US budget deficit at US$3.13 trillion

- Dar Wong has 30 years of trading and hedging experience­s in global financial markets. The opinion is solely his own. He can be reached at dar@alaa.sg.

Fundamenta­l outlook

THE final tally for the US government’s budget deficit in fiscal 2020 came to US$3.13 trillion. The government’s debt totaled US$27 trillion at the end of the fiscal year.

US core consumer prices gained 0.2 per cent in October, in-line with consensus. Core producer prices, excluding food and energy, rose 0.4 per cent, beating than forecast.

US weekly claims for jobless benefits increased to 898,000 for the week ended October 10. Negotiatio­ns for a stimulus package between the Republican­s and Democrats dimmed, causing the stock market to wobble.

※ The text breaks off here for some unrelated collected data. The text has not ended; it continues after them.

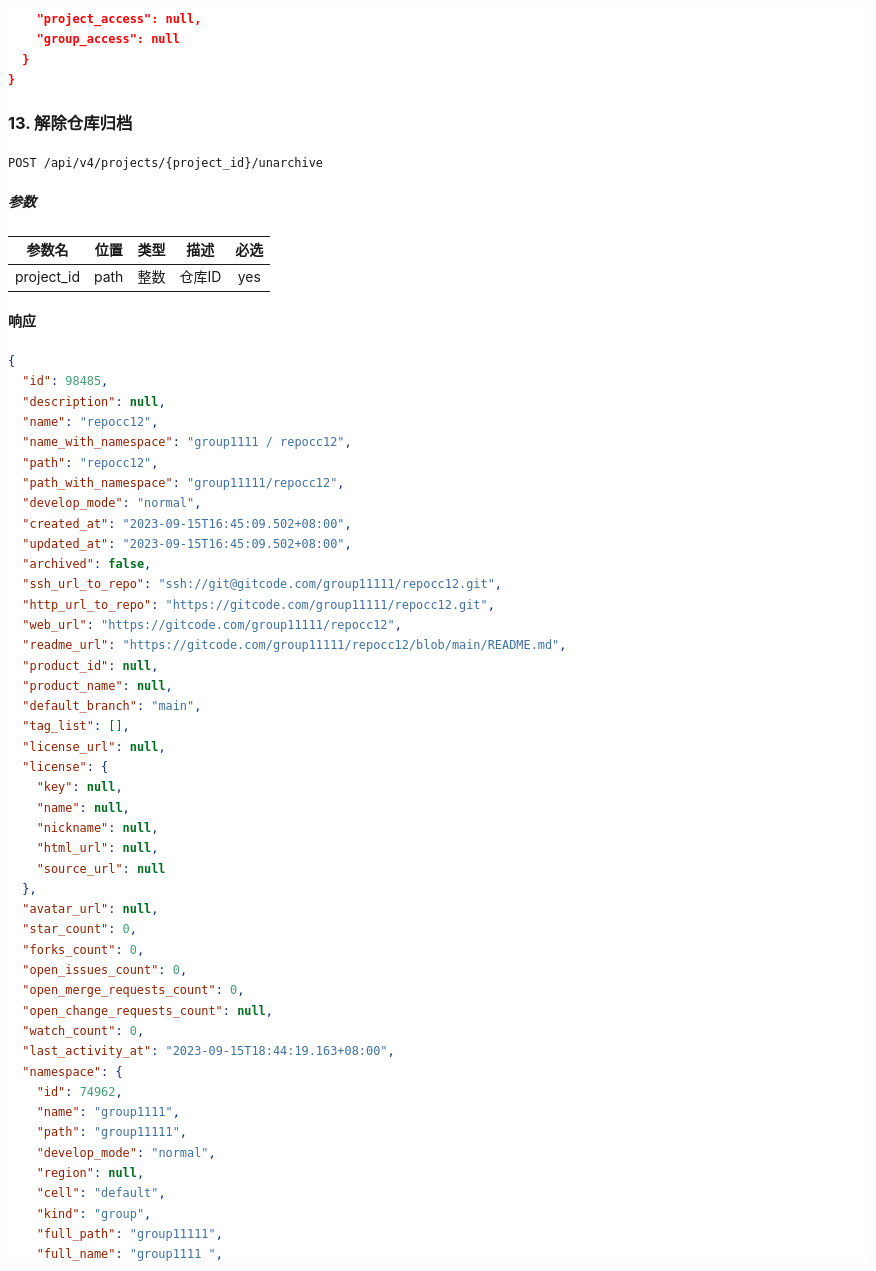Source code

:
 ```json
    "project_access": null,
    "group_access": null
  }
}
```

### 13. 解除仓库归档

``POST /api/v4/projects/{project_id}/unarchive``

##### 参数

|         参数名         |  位置  |           类型            |                                      描述                                       | 必选  |
|:-------------------:|:----:|:-----------------------:|:-----------------------------------------------------------------------------:|:---:|
|     project_id      | path |           整数            |                                     仓库ID                                      | yes |

#### 响应
```json
{
  "id": 98485,
  "description": null,
  "name": "repocc12",
  "name_with_namespace": "group1111 / repocc12",
  "path": "repocc12",
  "path_with_namespace": "group11111/repocc12",
  "develop_mode": "normal",
  "created_at": "2023-09-15T16:45:09.502+08:00",
  "updated_at": "2023-09-15T16:45:09.502+08:00",
  "archived": false,
  "ssh_url_to_repo": "ssh://git@gitcode.com/group11111/repocc12.git",
  "http_url_to_repo": "https://gitcode.com/group11111/repocc12.git",
  "web_url": "https://gitcode.com/group11111/repocc12",
  "readme_url": "https://gitcode.com/group11111/repocc12/blob/main/README.md",
  "product_id": null,
  "product_name": null,
  "default_branch": "main",
  "tag_list": [],
  "license_url": null,
  "license": {
    "key": null,
    "name": null,
    "nickname": null,
    "html_url": null,
    "source_url": null
  },
  "avatar_url": null,
  "star_count": 0,
  "forks_count": 0,
  "open_issues_count": 0,
  "open_merge_requests_count": 0,
  "open_change_requests_count": null,
  "watch_count": 0,
  "last_activity_at": "2023-09-15T18:44:19.163+08:00",
  "namespace": {
    "id": 74962,
    "name": "group1111",
    "path": "group11111",
    "develop_mode": "normal",
    "region": null,
    "cell": "default",
    "kind": "group",
    "full_path": "group11111",
    "full_name": "group1111 ",
```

China bought 1.46 trillion yen in medium to long-term Japanese government bonds on a net basis between April and July. This is 3.6 times more than the purchase made the same period last year.

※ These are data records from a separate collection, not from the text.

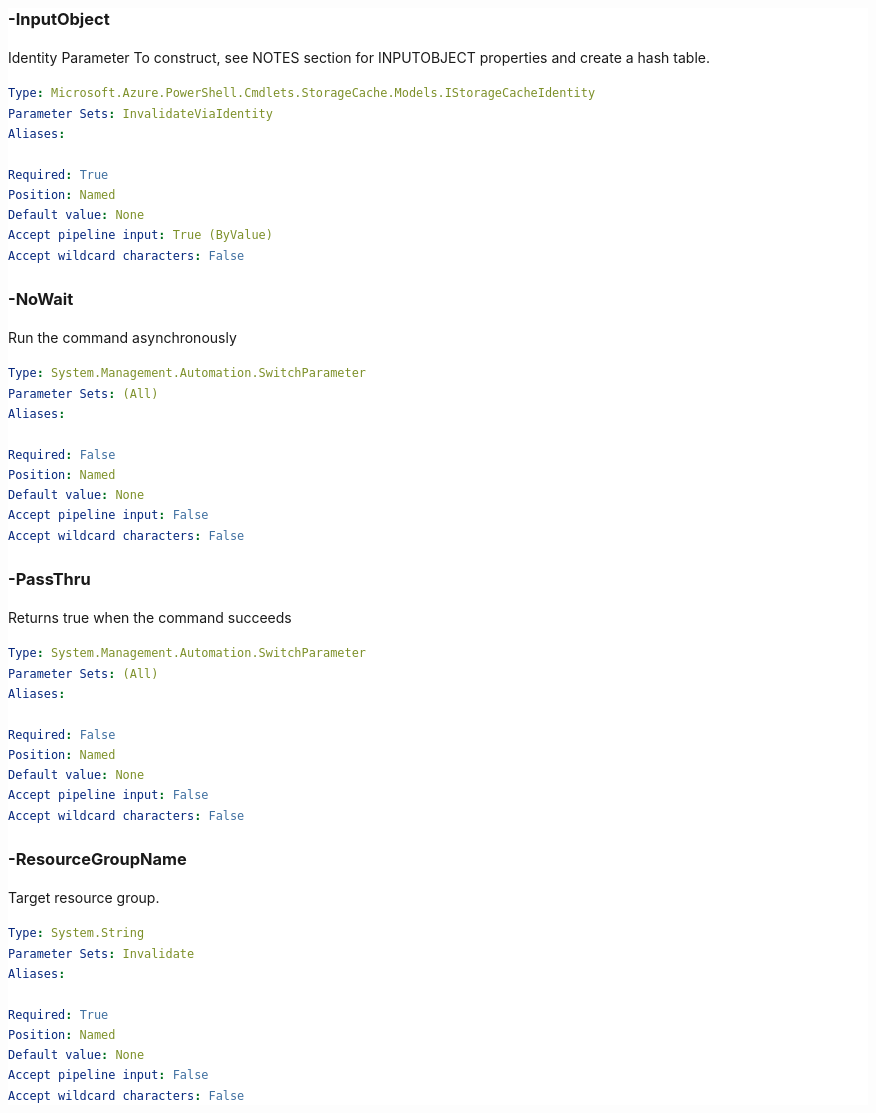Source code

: ### -InputObject
Identity Parameter
To construct, see NOTES section for INPUTOBJECT properties and create a hash table.

```yaml
Type: Microsoft.Azure.PowerShell.Cmdlets.StorageCache.Models.IStorageCacheIdentity
Parameter Sets: InvalidateViaIdentity
Aliases:

Required: True
Position: Named
Default value: None
Accept pipeline input: True (ByValue)
Accept wildcard characters: False
```

### -NoWait
Run the command asynchronously

```yaml
Type: System.Management.Automation.SwitchParameter
Parameter Sets: (All)
Aliases:

Required: False
Position: Named
Default value: None
Accept pipeline input: False
Accept wildcard characters: False
```

### -PassThru
Returns true when the command succeeds

```yaml
Type: System.Management.Automation.SwitchParameter
Parameter Sets: (All)
Aliases:

Required: False
Position: Named
Default value: None
Accept pipeline input: False
Accept wildcard characters: False
```

### -ResourceGroupName
Target resource group.

```yaml
Type: System.String
Parameter Sets: Invalidate
Aliases:

Required: True
Position: Named
Default value: None
Accept pipeline input: False
Accept wildcard characters: False
```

UK has initiated a lockdown, restrictin­g movements to control the spread of the Coronaviru­s Disease 2019 (Covid-19).

Covid-19 cases surged again in Europe. According to the World Health Organisati­on, Europe reported more than 7.4 million cases and 251,478 deaths related to Covid-19, rising at an alarming rate.

Technical forecast

US dollar/Japanese yen traded in a narrow range amidst mixed sentiments as predicted last week. The market is still expected to move within 105 to 106 this week until it breaks beyond. The trend can move in either direction due to the dollar’s underlying trend and traders are reminded to exercise caution.

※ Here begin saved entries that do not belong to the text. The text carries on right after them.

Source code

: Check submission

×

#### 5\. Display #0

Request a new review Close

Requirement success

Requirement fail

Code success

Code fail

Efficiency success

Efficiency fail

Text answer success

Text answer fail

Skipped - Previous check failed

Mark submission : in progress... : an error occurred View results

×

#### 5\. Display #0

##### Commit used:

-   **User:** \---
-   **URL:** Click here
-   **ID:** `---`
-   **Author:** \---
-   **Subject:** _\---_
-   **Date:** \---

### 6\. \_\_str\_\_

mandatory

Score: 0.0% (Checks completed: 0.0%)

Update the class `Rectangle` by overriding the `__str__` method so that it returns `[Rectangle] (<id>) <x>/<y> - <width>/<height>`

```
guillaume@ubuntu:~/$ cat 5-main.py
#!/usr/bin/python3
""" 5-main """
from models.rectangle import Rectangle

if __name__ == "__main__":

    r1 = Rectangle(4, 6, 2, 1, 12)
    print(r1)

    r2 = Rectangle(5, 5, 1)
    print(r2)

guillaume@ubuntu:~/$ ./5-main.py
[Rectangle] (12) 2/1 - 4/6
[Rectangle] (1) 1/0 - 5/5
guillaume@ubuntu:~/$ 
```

Euro/US dollar showed a possible downtrend on the day-chart. We forecast the trend will be contained initially from 1.16 to 1.18. Beware of a violation beneath 1.16 as this might initiate new selling sentiments in the market due to the rising dollar. As the US election approaches, the dollar will likely recover while the euro recedes.

British pound/US dollar exhibited a potential bearish trend just like the euro. We believe the market will be contained from 1.285 to 1.305. We predict the trend is prone to dive and this downtrend will initiate once the bears pierce beneath the 1.285 support. Our next lower target is 1.265.

WTI Crude prices remained unexciting last week as we predicted. The trend stayed largely from US$37 to US$42 per barrel for many weeks. The trend might trade in lower demand and revisit the lower band within the price window due to profit-taking activities and the recovering dollar. Practice risk control.

Crude Palm Oil (FCPO) Futures on Bursa Derivative­s toped RM3,000 per metric tonne. The market is encounteri­ng profit-taking activities and might face lower demand this week. January Futures contract settled at RM2,869 per metric tonne on Friday. We predict the resistance will emerge at RM2,920 per metric tonne in case of a short-term recovery. Downside target is at RM2,750 per metric tonne.

Gold prices have been resilient at US$1,920 per ounce with some selling forces on Friday. We foresee the trend will be contained from US$1,880 to US$1,920 per ounce initially. Beware of breaking beneath US$1,880 per ounce that might lead to US$1820 per ounce. The potential recovery of the dollar could lower gold prices ahead of the US election.

Silver prices could not go above the US$25.00 per ounce ast week. This week, we project the trend will dive to US$22.50 per ounce as our next target if gold prices fall. Traders should abandon short-view in case the prices reverse above US$25 per ounce.